Раевский, стоя с 12-й дивизией впереди Салтановки, ожидал только успеха Паскевича, чтобы пойти на штыках через плотину и атаковать все, что перед ним находилось. Солдаты с нетерпением ожидали приказания к бою; во всех кипела кровь. Между тем Французская артиллерия, с высот за Салтановской плотиной, громила наши колонны; но ряды, вырываемые ядрами и картечью, бестрепетно смыкались, и подбитые пушки переменялись новыми. Услыша при одной из атак Паскевича, что его огонь подвинулся вперед, Раевский почел минуту благоприятной для атаки и приказал 12-й дивизии двинуться на Салтановку. Он, Васильчиков, все офицеры штаба спешились и стали впереди Смоленского пехотного полка, находившегося в голове колонны. Отвечая бессмертной надписи его знамени, полученной за подвиг на Альпийских горах, полк шел без выстрела к плотине. «Дайте мне нести знамя!» – сказал один из сыновей Раевского ровеснику своему, шестнадцатилетнему подпрапорщику. «Я сам умею умирать!» – отвечал юноша. Выгоды местоположения были на стороне Даву и уничтожили усилия храбрости наших войск, которые выдерживали на дороге весь огонь Французских батарей, несколько раз врывались в Салтановку, но должны были воротиться.

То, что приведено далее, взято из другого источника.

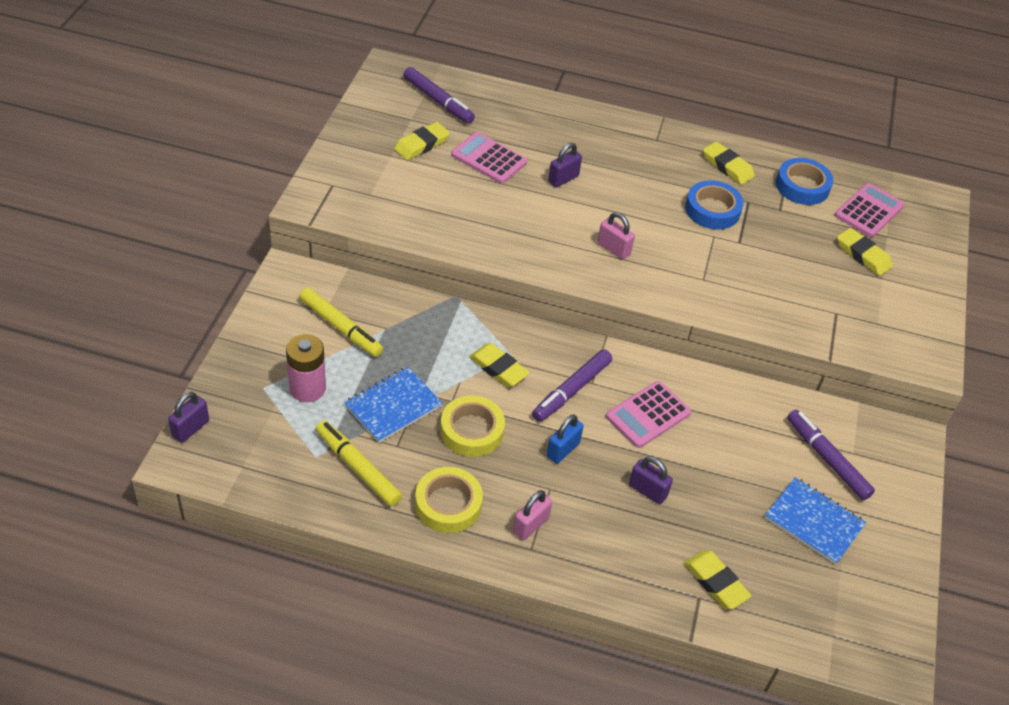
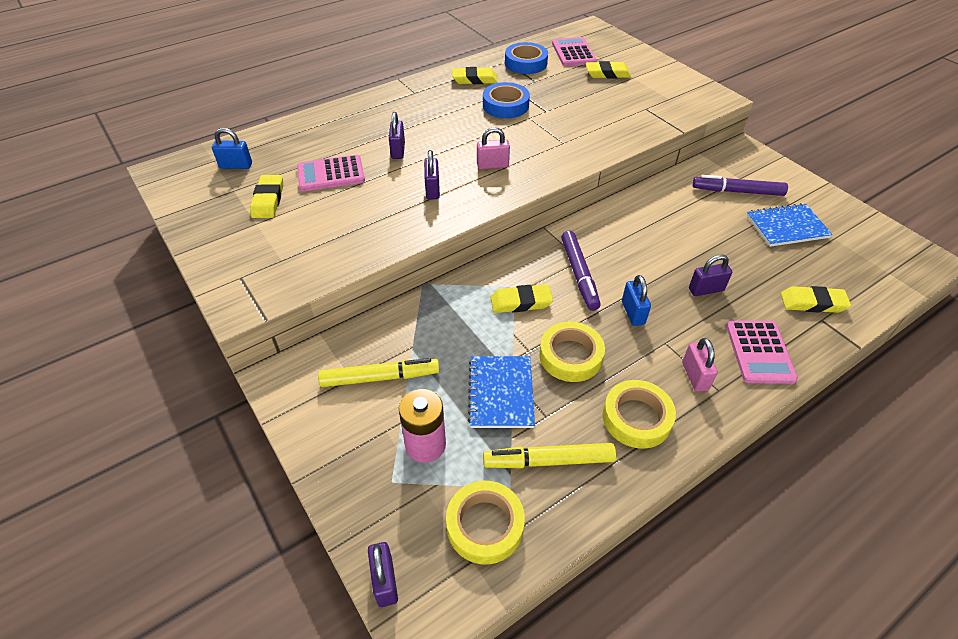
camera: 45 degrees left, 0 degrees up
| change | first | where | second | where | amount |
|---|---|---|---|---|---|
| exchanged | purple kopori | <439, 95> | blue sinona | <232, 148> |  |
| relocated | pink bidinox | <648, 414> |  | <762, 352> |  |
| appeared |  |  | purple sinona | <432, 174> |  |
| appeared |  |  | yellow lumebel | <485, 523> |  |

В это время, около 4 часов пополудни, пришло донесение от Паскевича, что он встретил на левом фланге не 6, но, может быть, 20 тысяч и имел необходимость в значительном подкреплении, если уже ему непременно должно сбить неприятеля. Раевский отвечал, что собственные его атаки отбиты, что он потерял много людей и не может прислать более одного батальона. Паскевич взял пришедший к нему на подкрепление батальон и пошел лесом, в обход правого фланга неприятеля, приказав старшему по себе, Полковнику Савоини, перейти мост у Фатовой и атаковать Французов в штыки, когда услышит выстрелы батальона, поведенного лично Паскевичем в обход. Он уже приближался к опушке леса, против деревни Селец, и был во 150 саженях от неприятеля, когда приехал к нему адъютант Раевского с приказанием отходить назад, потому что Князь Багратион, прибыв к 12-й дивизии, убедился лично в своем первоначальном заблуждении о малочисленности Даву. «Наступал вечер, – доносил Князь Багратион Государю, – я видел невозможность форсировать позицию неприятеля, и по неприступности ее и по силам, непомерно превосходным, почему приказал Раевскому занять прежнюю позицию при Дашковке, оставя сильные передовые посты на месте».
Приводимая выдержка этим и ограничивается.